Each line from the one that contains "Therefore, a fourfold" to the end of the entries must be copied word for word, and only those lines.
-.-.-
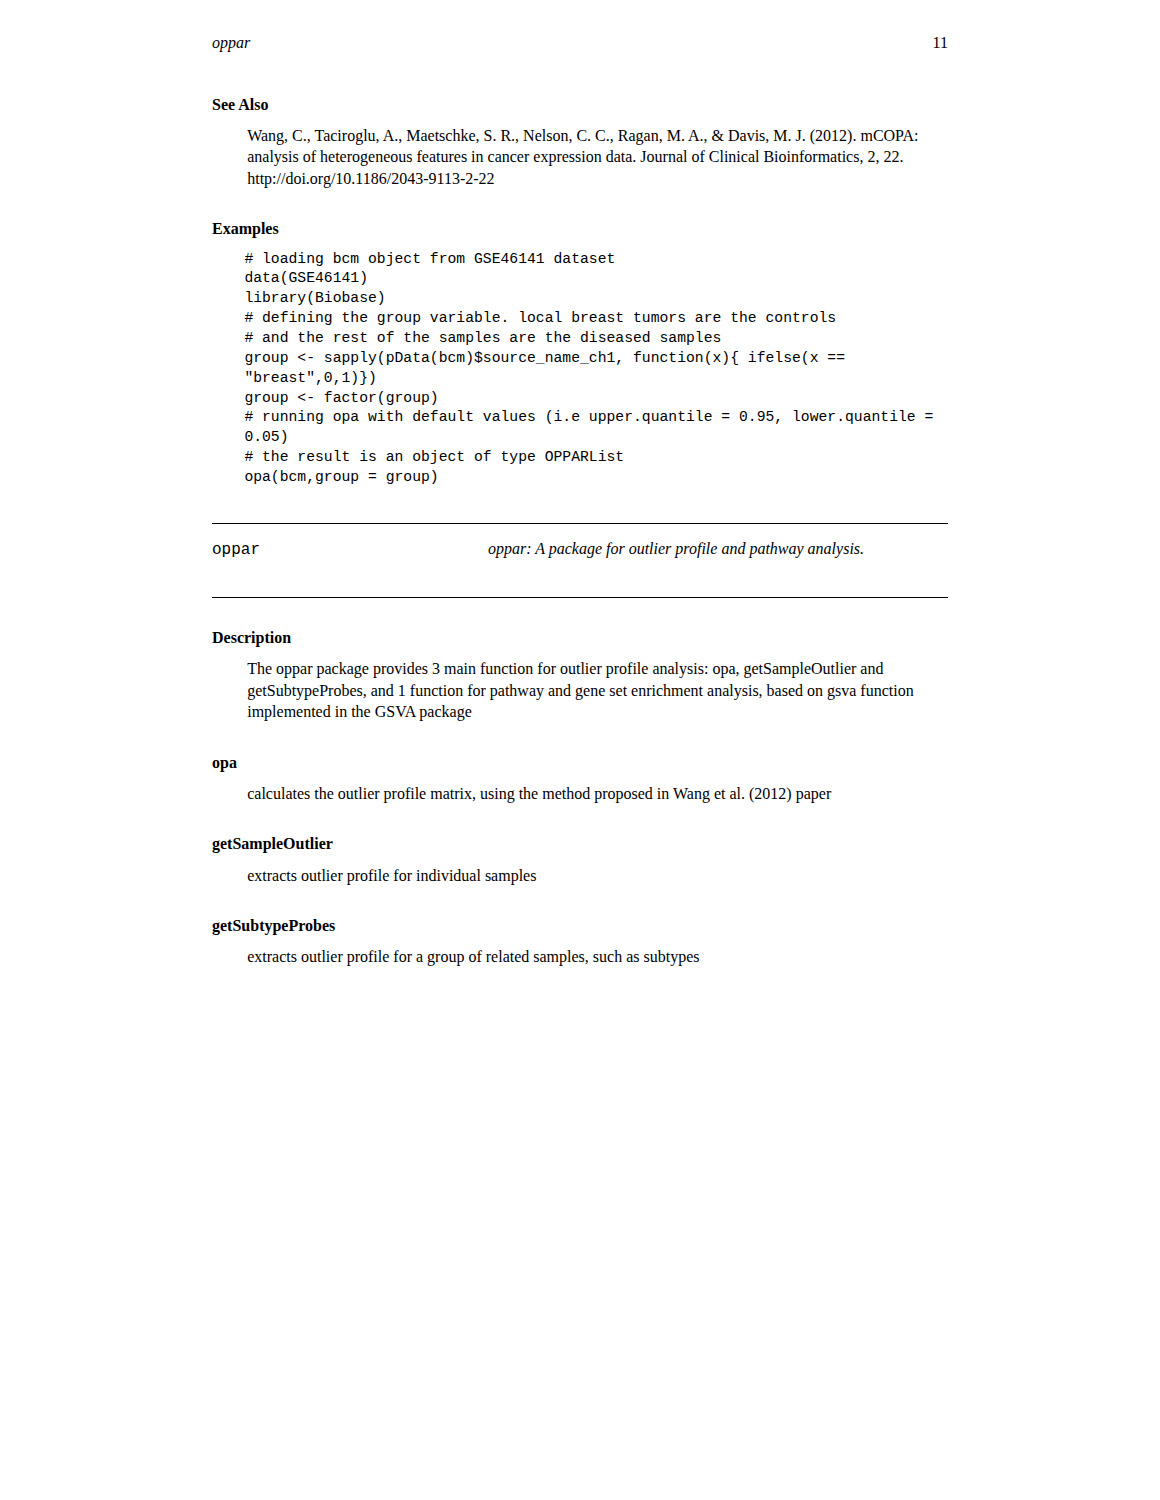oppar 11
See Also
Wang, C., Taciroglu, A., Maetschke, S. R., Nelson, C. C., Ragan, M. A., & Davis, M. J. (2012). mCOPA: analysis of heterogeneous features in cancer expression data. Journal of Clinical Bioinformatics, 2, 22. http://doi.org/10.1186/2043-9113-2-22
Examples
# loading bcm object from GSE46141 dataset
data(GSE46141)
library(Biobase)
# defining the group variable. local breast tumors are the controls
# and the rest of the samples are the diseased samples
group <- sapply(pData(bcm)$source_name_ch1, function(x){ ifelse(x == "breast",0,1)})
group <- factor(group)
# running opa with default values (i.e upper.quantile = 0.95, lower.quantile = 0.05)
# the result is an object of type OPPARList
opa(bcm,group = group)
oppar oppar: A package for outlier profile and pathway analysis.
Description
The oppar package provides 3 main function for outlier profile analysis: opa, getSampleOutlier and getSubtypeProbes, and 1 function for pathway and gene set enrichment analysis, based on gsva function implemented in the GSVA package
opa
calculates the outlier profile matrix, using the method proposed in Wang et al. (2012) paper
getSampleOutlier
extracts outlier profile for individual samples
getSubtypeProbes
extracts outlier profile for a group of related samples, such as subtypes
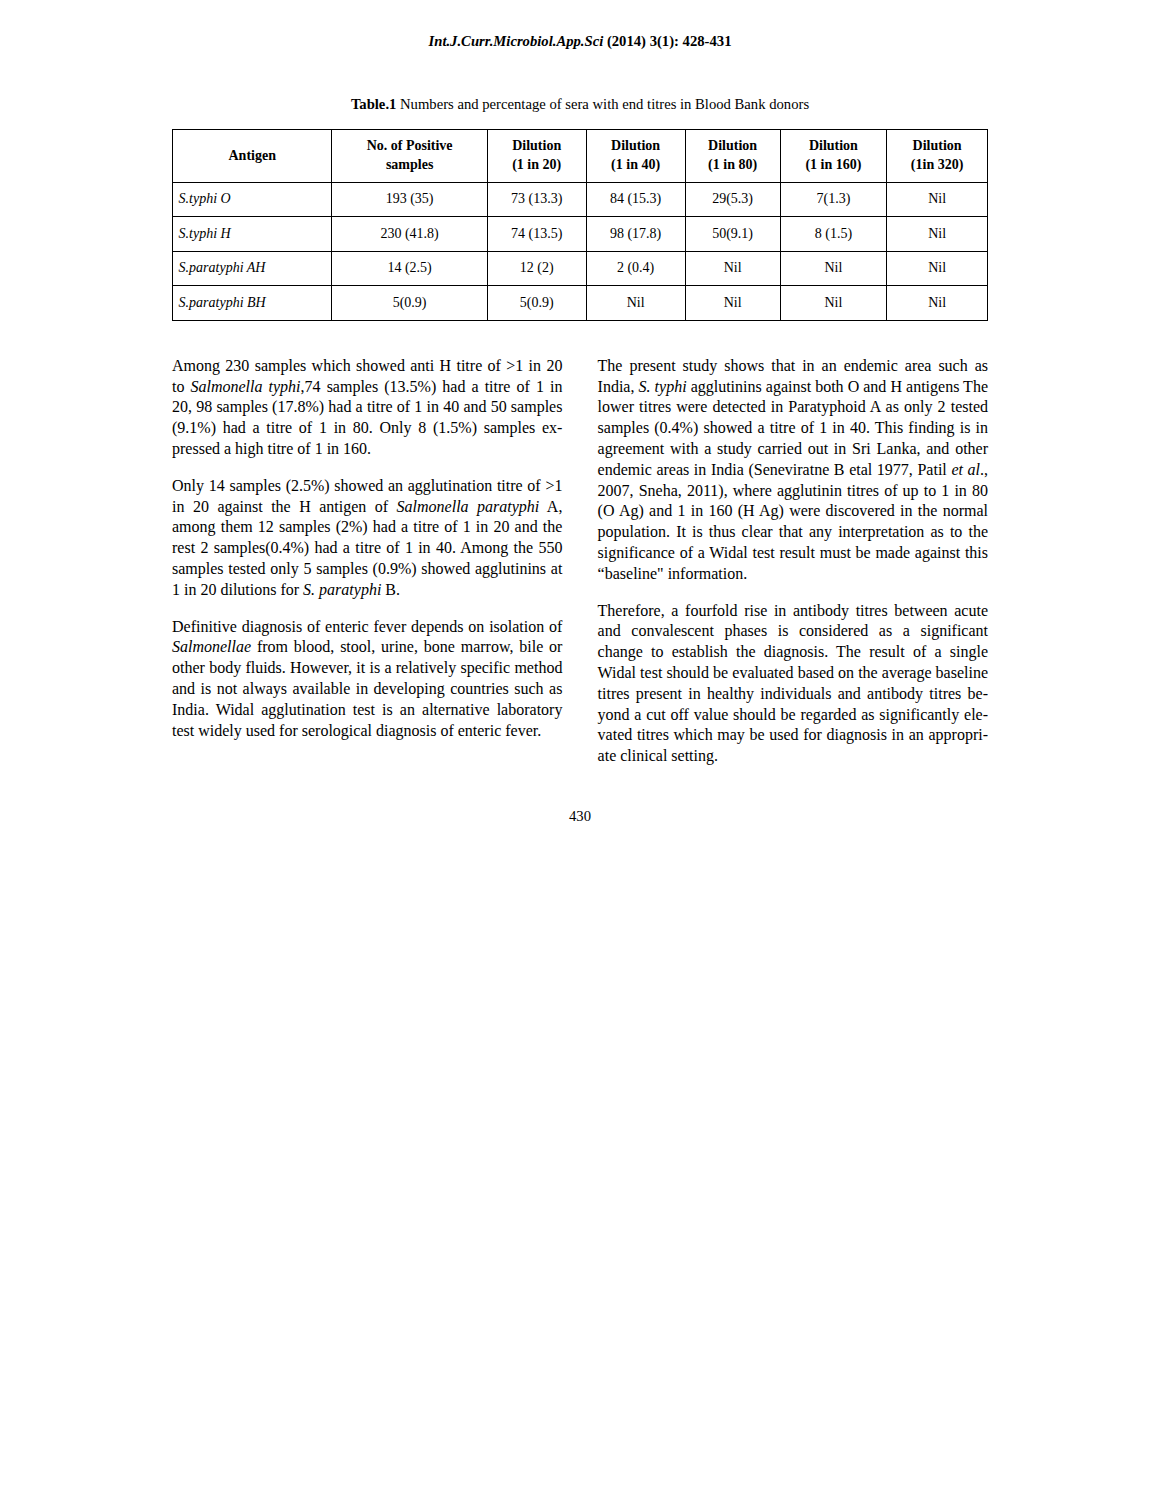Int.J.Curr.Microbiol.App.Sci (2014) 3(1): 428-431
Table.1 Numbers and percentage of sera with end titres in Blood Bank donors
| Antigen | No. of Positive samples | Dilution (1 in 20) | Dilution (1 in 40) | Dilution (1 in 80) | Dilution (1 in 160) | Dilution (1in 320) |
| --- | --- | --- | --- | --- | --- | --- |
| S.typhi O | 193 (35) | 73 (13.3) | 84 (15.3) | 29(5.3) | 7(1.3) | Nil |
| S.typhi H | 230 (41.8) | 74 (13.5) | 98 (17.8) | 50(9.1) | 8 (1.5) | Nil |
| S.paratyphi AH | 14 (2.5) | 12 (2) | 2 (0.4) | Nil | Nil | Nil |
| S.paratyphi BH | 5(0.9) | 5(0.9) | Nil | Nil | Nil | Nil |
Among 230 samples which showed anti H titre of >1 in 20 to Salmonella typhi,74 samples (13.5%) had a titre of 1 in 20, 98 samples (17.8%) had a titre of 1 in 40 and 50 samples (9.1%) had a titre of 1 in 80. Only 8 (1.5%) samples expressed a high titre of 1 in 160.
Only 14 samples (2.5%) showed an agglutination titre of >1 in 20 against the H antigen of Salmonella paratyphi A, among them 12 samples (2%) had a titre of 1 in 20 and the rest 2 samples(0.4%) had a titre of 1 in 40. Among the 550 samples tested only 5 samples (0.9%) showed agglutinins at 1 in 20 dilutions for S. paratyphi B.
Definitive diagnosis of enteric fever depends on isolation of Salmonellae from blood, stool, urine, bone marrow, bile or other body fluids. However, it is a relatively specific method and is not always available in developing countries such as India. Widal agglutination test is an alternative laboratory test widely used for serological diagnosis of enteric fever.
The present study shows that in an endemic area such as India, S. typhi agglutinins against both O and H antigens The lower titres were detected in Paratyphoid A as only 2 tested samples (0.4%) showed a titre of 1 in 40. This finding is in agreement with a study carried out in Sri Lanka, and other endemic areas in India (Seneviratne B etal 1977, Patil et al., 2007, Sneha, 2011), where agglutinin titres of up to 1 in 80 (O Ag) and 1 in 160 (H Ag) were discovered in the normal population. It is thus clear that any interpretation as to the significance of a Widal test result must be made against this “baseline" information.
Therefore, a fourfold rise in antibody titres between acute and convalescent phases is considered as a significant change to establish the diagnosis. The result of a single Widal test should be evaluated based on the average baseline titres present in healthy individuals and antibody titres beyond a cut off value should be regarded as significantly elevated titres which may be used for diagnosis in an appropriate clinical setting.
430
-.-.-
**Output of the exercise**:
Therefore, a fourfold rise in antibody titres between acute and convalescent phases is considered as a significant change to establish the diagnosis. The result of a single Widal test should be evaluated based on the average baseline titres present in healthy individuals and antibody titres beyond a cut off value should be regarded as significantly elevated titres which may be used for diagnosis in an appropriate clinical setting.
430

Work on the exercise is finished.